■ Extracted data
┏━━

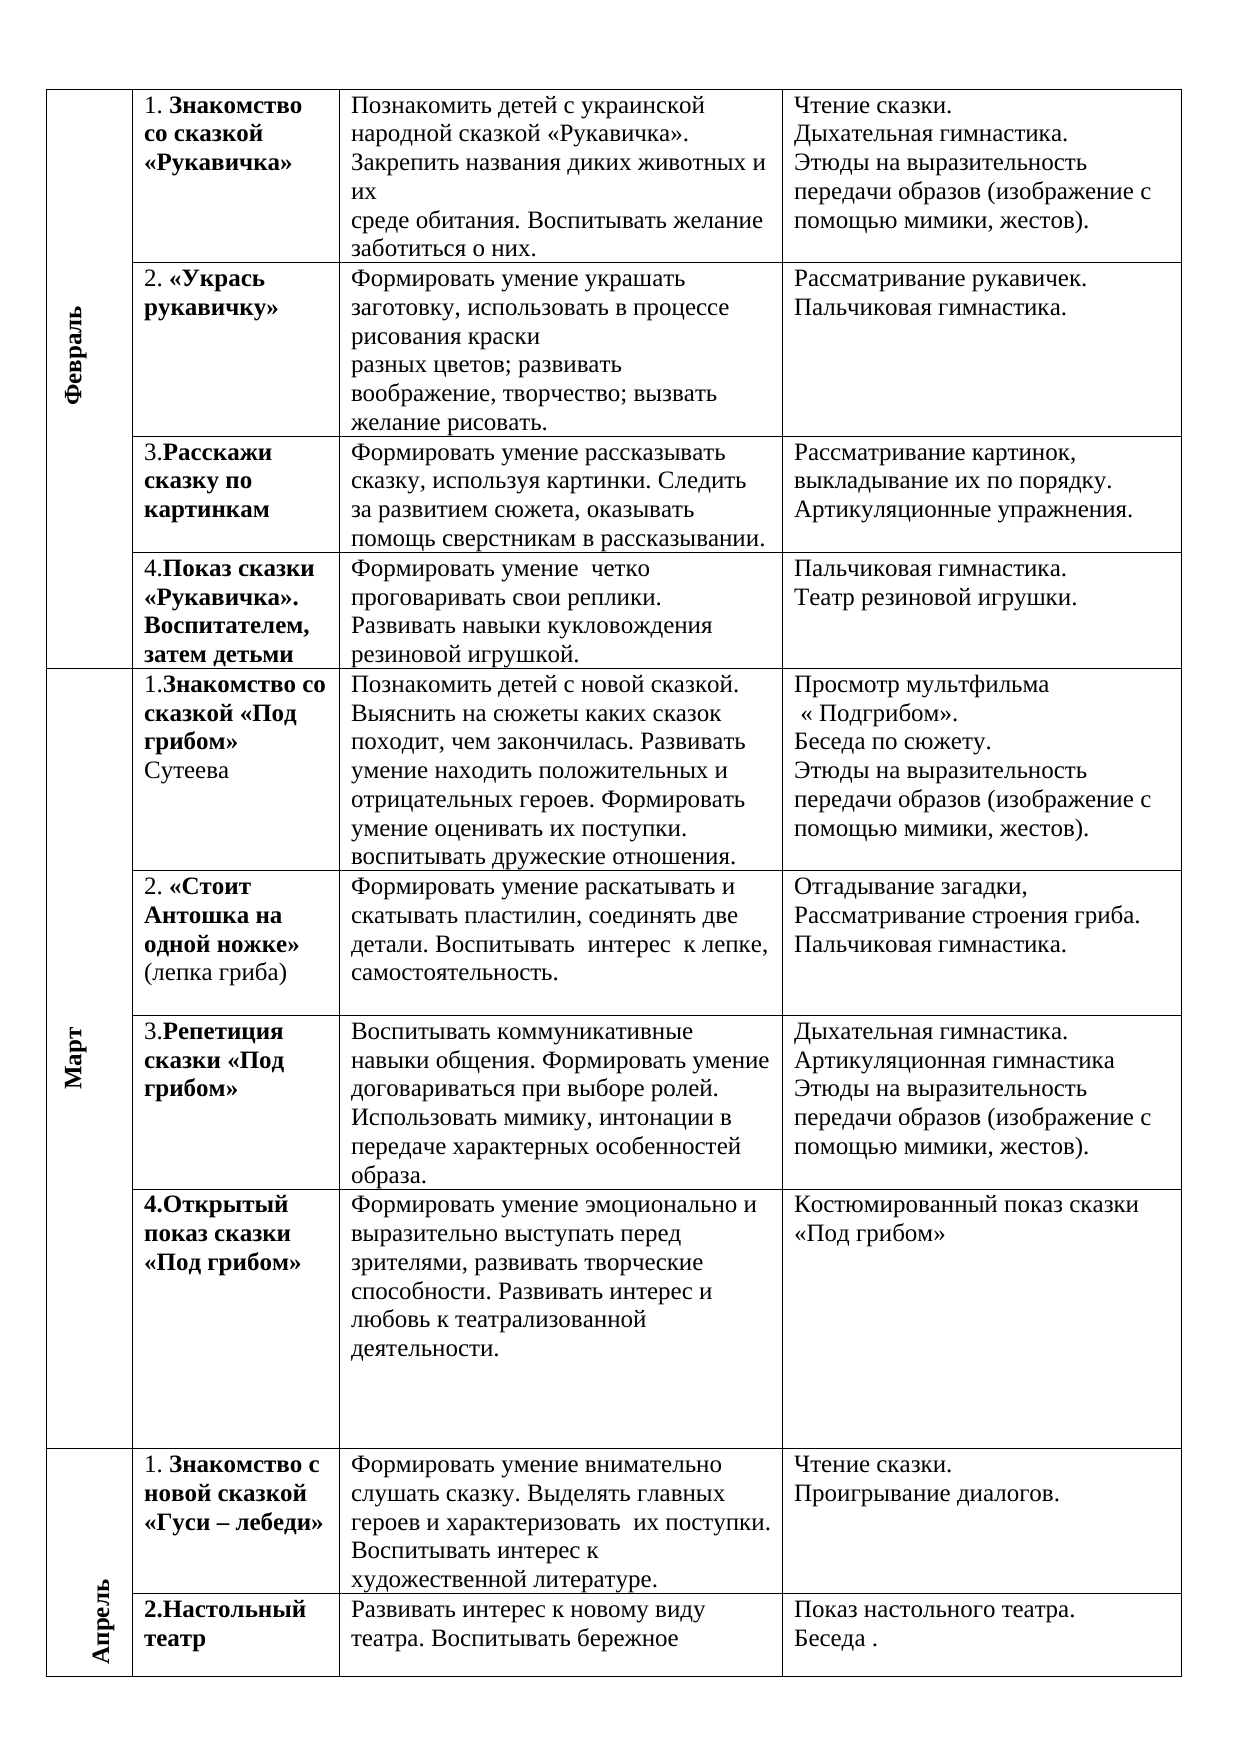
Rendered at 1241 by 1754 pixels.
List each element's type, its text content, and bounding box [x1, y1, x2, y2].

table_cell Пальчиковая гимнастика. Театр резиновой игрушки. [783, 553, 1181, 668]
table_cell Формировать умение внимательно слушать сказку. Выделять главных героев и характеризовать их поступки. Воспитывать интерес к художественной литературе. [340, 1449, 782, 1593]
table_cell Чтение сказки. Дыхательная гимнастика. Этюды на выразительность передачи образов (изображение с помощью мимики, жестов). [783, 90, 1181, 262]
table_cell Формировать умение украшать заготовку, использовать в процессе рисования краски разных цветов; развивать воображение, творчество; вызвать желание рисовать. [340, 263, 782, 436]
table_cell Познакомить детей с украинской народной сказкой «Рукавичка». Закрепить названия диких животных и их среде обитания. Воспитывать желание заботиться о них. [340, 90, 782, 262]
table_cell 3.Репетиция сказки «Под грибом» [133, 1016, 339, 1188]
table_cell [133, 1594, 339, 1676]
table_cell Формировать умение раскатывать и скатывать пластилин, соединять две детали. Воспитывать интерес к лепке, самостоятельность. [340, 871, 782, 1015]
table_cell 1. Знакомство со сказкой «Рукавичка» [133, 90, 339, 262]
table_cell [340, 1594, 782, 1676]
table_cell Формировать умение четко проговаривать свои реплики. Развивать навыки кукловождения резиновой игрушкой. [340, 553, 782, 668]
table_cell Чтение сказки. Проигрывание диалогов. [783, 1449, 1181, 1593]
table_cell Март [47, 669, 132, 1448]
table_cell Формировать умение рассказывать сказку, используя картинки. Следить за развитием сюжета, оказывать помощь сверстникам в рассказывании. [340, 437, 782, 552]
table_cell 4.Открытый показ сказки «Под грибом» [133, 1190, 339, 1448]
table_cell 3.Расскажи сказку по картинкам [133, 437, 339, 552]
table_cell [783, 1594, 1181, 1676]
table_cell 2. «Стоит Антошка на одной ножке» (лепка гриба) [133, 871, 339, 1015]
table_cell 1.Знакомство со сказкой «Под грибом» Сутеева [133, 669, 339, 870]
table_cell Просмотр мультфильма « Подгрибом». Беседа по сюжету. Этюды на выразительность передачи образов (изображение с помощью мимики, жестов). [783, 669, 1181, 870]
table_cell Формировать умение эмоционально и выразительно выступать перед зрителями, развивать творческие способности. Развивать интерес и любовь к театрализованной деятельности. [340, 1190, 782, 1448]
table_cell Рассматривание рукавичек. Пальчиковая гимнастика. [783, 263, 1181, 436]
table_cell Февраль [47, 90, 132, 668]
table_cell Апрель [47, 1449, 132, 1676]
table_cell Познакомить детей с новой сказкой. Выяснить на сюжеты каких сказок походит, чем закончилась. Развивать умение находить положительных и отрицательных героев. Формировать умение оценивать их поступки. воспитывать дружеские отношения. [340, 669, 782, 870]
table_cell Костюмированный показ сказки «Под грибом» [783, 1190, 1181, 1448]
table_cell 4.Показ сказки «Рукавичка». Воспитателем, затем детьми [133, 553, 339, 668]
table_cell Дыхательная гимнастика. Артикуляционная гимнастика Этюды на выразительность передачи образов (изображение с помощью мимики, жестов). [783, 1016, 1181, 1188]
table_cell 2. «Укрась рукавичку» [133, 263, 339, 436]
table_cell 1. Знакомство с новой сказкой «Гуси – лебеди» [133, 1449, 339, 1593]
table_cell Отгадывание загадки, Рассматривание строения гриба. Пальчиковая гимнастика. [783, 871, 1181, 1015]
table_cell Рассматривание картинок, выкладывание их по порядку. Артикуляционные упражнения. [783, 437, 1181, 552]
table_cell Воспитывать коммуникативные навыки общения. Формировать умение договариваться при выборе ролей. Использовать мимику, интонации в передаче характерных особенностей образа. [340, 1016, 782, 1188]
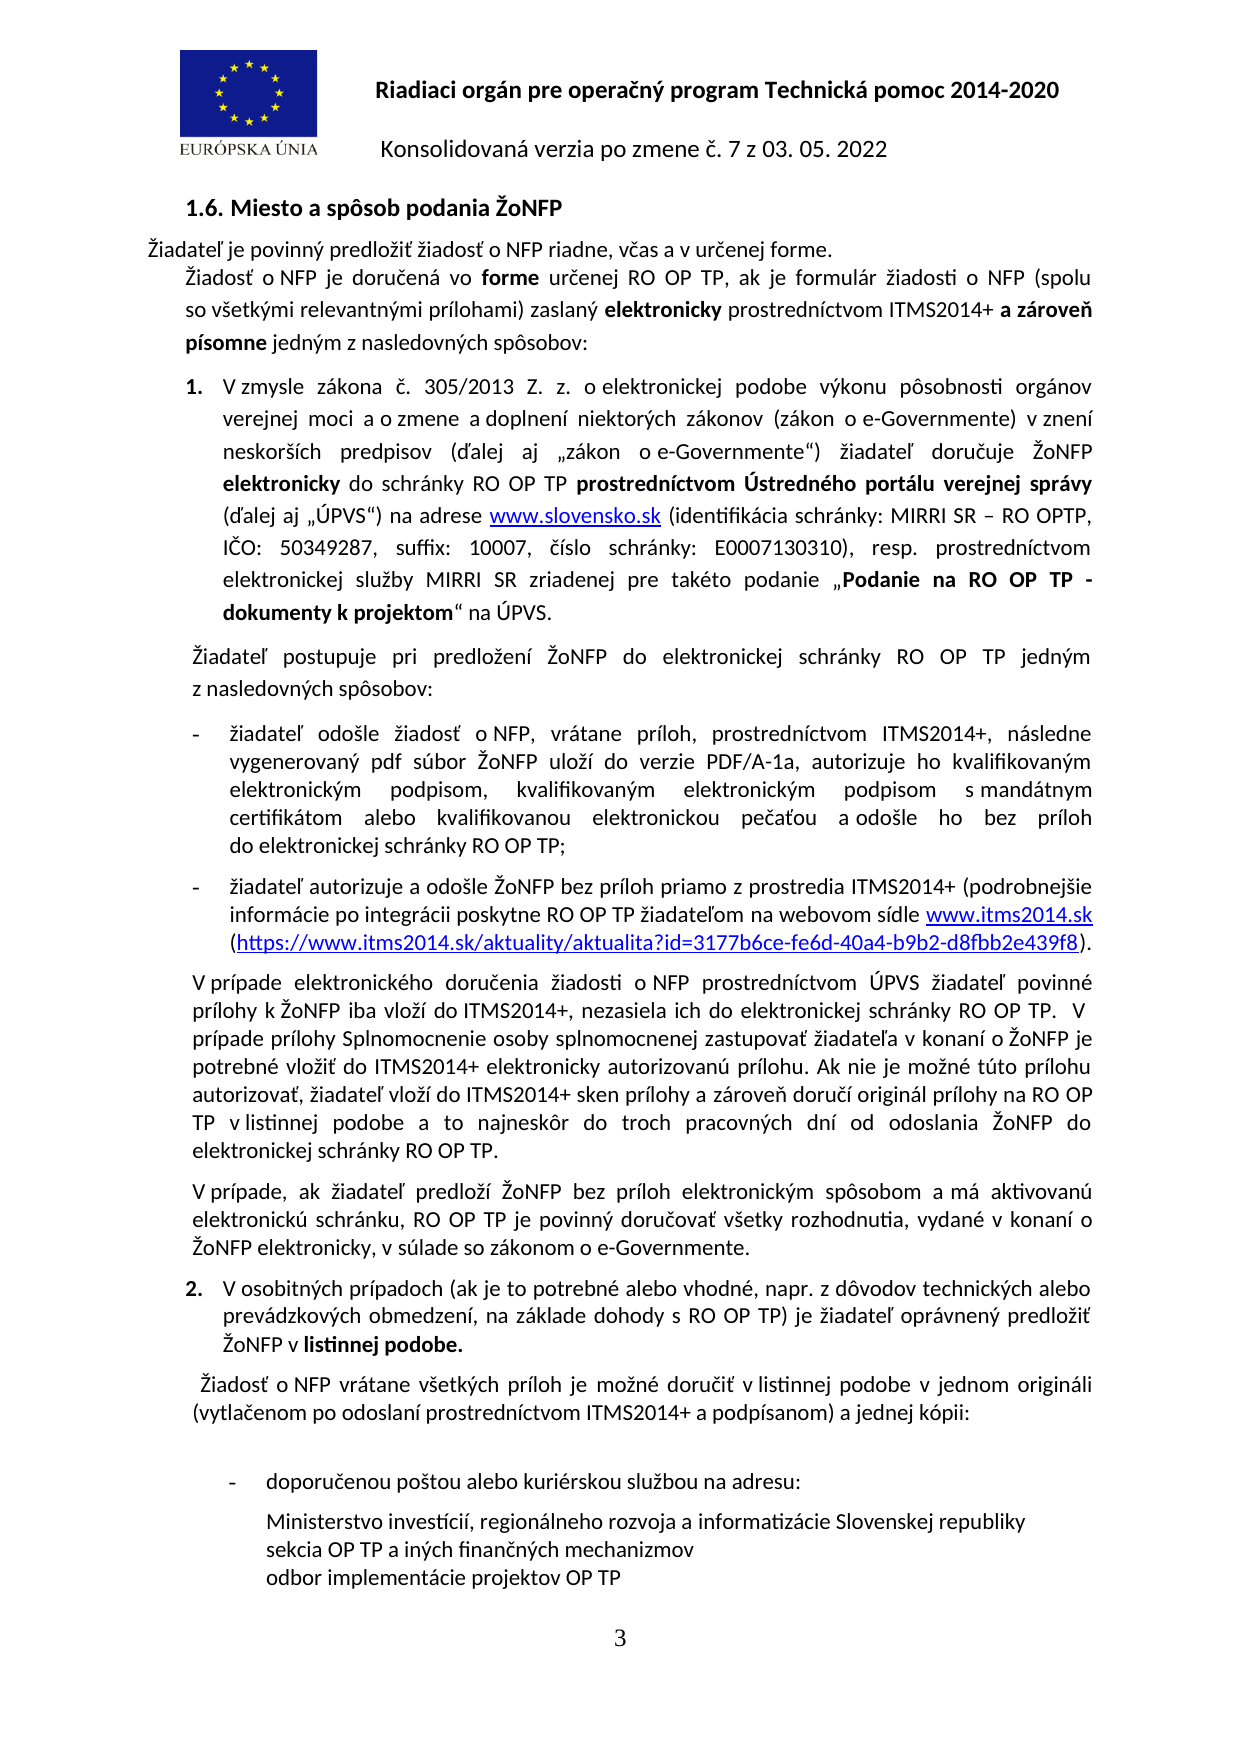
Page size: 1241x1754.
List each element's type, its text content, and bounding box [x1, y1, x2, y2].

text sekcia OP TP a iných finančných mechanizmov [266, 1535, 1093, 1563]
list doporučenou poštou alebo kuriérskou službou na adresu: [228, 1467, 1093, 1495]
list V zmysle zákona č. 305/2013 Z. z. o elektronickej podobe výkonu pôsobnosti orgánov verejnej moci a o zmene a doplnení niektorých zákonov (zákon o e-Governmente) v znení neskorších predpisov (ďalej aj „zákon o e-Governmente“) žiadateľ doručuje ŽoNFP elektronicky do schránky RO OP TP prostredníctvom Ústredného portálu verejnej správy (ďalej aj „ÚPVS“) na adrese www.slovensko.sk (identifikácia schránky: MIRRI SR – RO OPTP, IČO: 50349287, suffix: 10007, číslo schránky: E0007130310), resp. prostredníctvom elektronickej služby MIRRI SR zriadenej pre takéto podanie „Podanie na RO OP TP - dokumenty k projektom“ na ÚPVS. [185, 372, 1093, 626]
text Žiadosť o NFP vrátane všetkých príloh je možné doručiť v listinnej podobe v jednom origináli (vytlačenom po odoslaní prostredníctvom ITMS2014+ a podpísanom) a jednej kópii: [192, 1370, 1093, 1426]
list V prípade elektronického doručenia žiadosti o NFP prostredníctvom ÚPVS žiadateľ povinné prílohy k ŽoNFP iba vloží do ITMS2014+, nezasiela ich do elektronickej schránky RO OP TP. V prípade prílohy Splnomocnenie osoby splnomocnenej zastupovať žiadateľa v konaní o ŽoNFP je potrebné vložiť do ITMS2014+ elektronicky autorizovanú prílohu. Ak nie je možné túto prílohu autorizovať, žiadateľ vloží do ITMS2014+ sken prílohy a zároveň doručí originál prílohy na RO OP TP v listinnej podobe a to najneskôr do troch pracovných dní od odoslania ŽoNFP do elektronickej schránky RO OP TP. [192, 968, 1093, 1164]
text Ministerstvo investícií, regionálneho rozvoja a informatizácie Slovenskej republiky [266, 1507, 1093, 1535]
text Žiadosť o NFP je doručená vo forme určenej RO OP TP, ak je formulár žiadosti o NFP (spolu so všetkými relevantnými prílohami) zaslaný elektronicky prostredníctvom ITMS2014+ a zároveň písomne jedným z nasledovných spôsobov: [185, 263, 1093, 356]
list žiadateľ odošle žiadosť o NFP, vrátane príloh, prostredníctvom ITMS2014+, následne vygenerovaný pdf súbor ŽoNFP uloží do verzie PDF/A-1a, autorizuje ho kvalifikovaným elektronickým podpisom, kvalifikovaným elektronickým podpisom s mandátnym certifikátom alebo kvalifikovanou elektronickou pečaťou a odošle ho bez príloh do elektronickej schránky RO OP TP; [192, 719, 1093, 859]
list V prípade, ak žiadateľ predloží ŽoNFP bez príloh elektronickým spôsobom a má aktivovanú elektronickú schránku, RO OP TP je povinný doručovať všetky rozhodnutia, vydané v konaní o ŽoNFP elektronicky, v súlade so zákonom o e-Governmente. [192, 1177, 1093, 1261]
text Žiadateľ je povinný predložiť žiadosť o NFP riadne, včas a v určenej forme. [148, 235, 1093, 263]
picture [179, 50, 318, 155]
list žiadateľ autorizuje a odošle ŽoNFP bez príloh priamo z prostredia ITMS2014+ (podrobnejšie informácie po integrácii poskytne RO OP TP žiadateľom na webovom sídle www.itms2014.sk (https://www.itms2014.sk/aktuality/aktualita?id=3177b6ce-fe6d-40a4-b9b2-d8fbb2e439f8). [192, 872, 1093, 956]
list V osobitných prípadoch (ak je to potrebné alebo vhodné, napr. z dôvodov technických alebo prevádzkových obmedzení, na základe dohody s RO OP TP) je žiadateľ oprávnený predložiť ŽoNFP v listinnej podobe. [185, 1274, 1093, 1358]
text odbor implementácie projektov OP TP [266, 1563, 1093, 1591]
list Miesto a spôsob podania ŽoNFP [185, 192, 1093, 223]
text Žiadateľ postupuje pri predložení ŽoNFP do elektronickej schránky RO OP TP jedným z nasledovných spôsobov: [192, 642, 1093, 703]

┗━━

■ What is being asked
Please show every line of the records that holds the word "Этюды".

■ Reply to the exercise
table_cell Чтение сказки. Дыхательная гимнастика. Этюды на выразительность передачи образов (изображение с помощью мимики, жестов). [783, 90, 1181, 262]
table_cell Просмотр мультфильма « Подгрибом». Беседа по сюжету. Этюды на выразительность передачи образов (изображение с помощью мимики, жестов). [783, 669, 1181, 870]
table_cell Дыхательная гимнастика. Артикуляционная гимнастика Этюды на выразительность передачи образов (изображение с помощью мимики, жестов). [783, 1016, 1181, 1188]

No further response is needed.